* STUDY MATERIAL:
☆ ☆ ☆ ☆
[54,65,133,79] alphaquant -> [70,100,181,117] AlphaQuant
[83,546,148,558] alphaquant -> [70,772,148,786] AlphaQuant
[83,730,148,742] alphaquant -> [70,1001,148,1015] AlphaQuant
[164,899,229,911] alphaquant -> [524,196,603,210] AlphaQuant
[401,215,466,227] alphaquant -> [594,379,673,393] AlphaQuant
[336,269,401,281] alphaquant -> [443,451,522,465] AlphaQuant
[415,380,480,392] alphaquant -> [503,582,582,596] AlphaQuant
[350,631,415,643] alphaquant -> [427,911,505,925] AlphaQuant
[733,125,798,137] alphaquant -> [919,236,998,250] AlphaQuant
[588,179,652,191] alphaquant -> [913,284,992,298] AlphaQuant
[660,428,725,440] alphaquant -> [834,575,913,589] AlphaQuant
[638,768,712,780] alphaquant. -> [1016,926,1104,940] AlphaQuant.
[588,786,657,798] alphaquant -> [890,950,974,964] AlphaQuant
☆ ☆ ☆ ☆
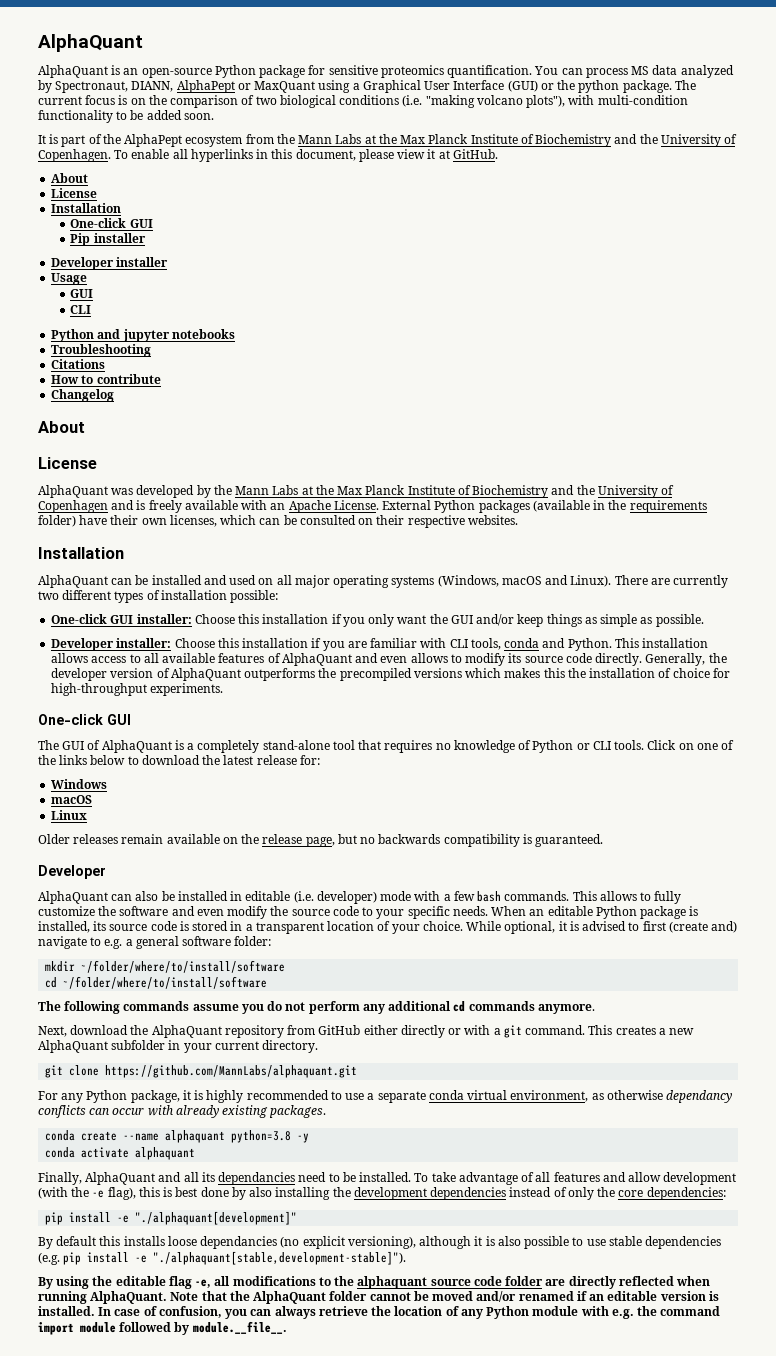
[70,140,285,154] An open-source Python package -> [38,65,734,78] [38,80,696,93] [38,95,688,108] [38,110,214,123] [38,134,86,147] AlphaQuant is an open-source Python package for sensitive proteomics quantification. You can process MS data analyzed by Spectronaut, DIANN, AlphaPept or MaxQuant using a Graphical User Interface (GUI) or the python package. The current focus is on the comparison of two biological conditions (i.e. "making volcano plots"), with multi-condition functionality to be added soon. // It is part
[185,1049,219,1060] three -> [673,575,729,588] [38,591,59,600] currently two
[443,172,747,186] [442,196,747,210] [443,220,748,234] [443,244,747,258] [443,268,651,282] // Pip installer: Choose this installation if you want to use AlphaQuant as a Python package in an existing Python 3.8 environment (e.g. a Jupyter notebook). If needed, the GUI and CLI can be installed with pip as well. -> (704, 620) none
☆ ☆ ☆ ☆
* PROBLEM STATEMENT:
Among the lines above, find the one with "[415,380,480,392] alphaquant ->" and the one with "[588,786,657,798] alphaquant ->". Quote both and everything between them, exactly.

* TASK SOLUTION:
[415,380,480,392] alphaquant -> [503,582,582,596] AlphaQuant
[350,631,415,643] alphaquant -> [427,911,505,925] AlphaQuant
[733,125,798,137] alphaquant -> [919,236,998,250] AlphaQuant
[588,179,652,191] alphaquant -> [913,284,992,298] AlphaQuant
[660,428,725,440] alphaquant -> [834,575,913,589] AlphaQuant
[638,768,712,780] alphaquant. -> [1016,926,1104,940] AlphaQuant.
[588,786,657,798] alphaquant -> [890,950,974,964] AlphaQuant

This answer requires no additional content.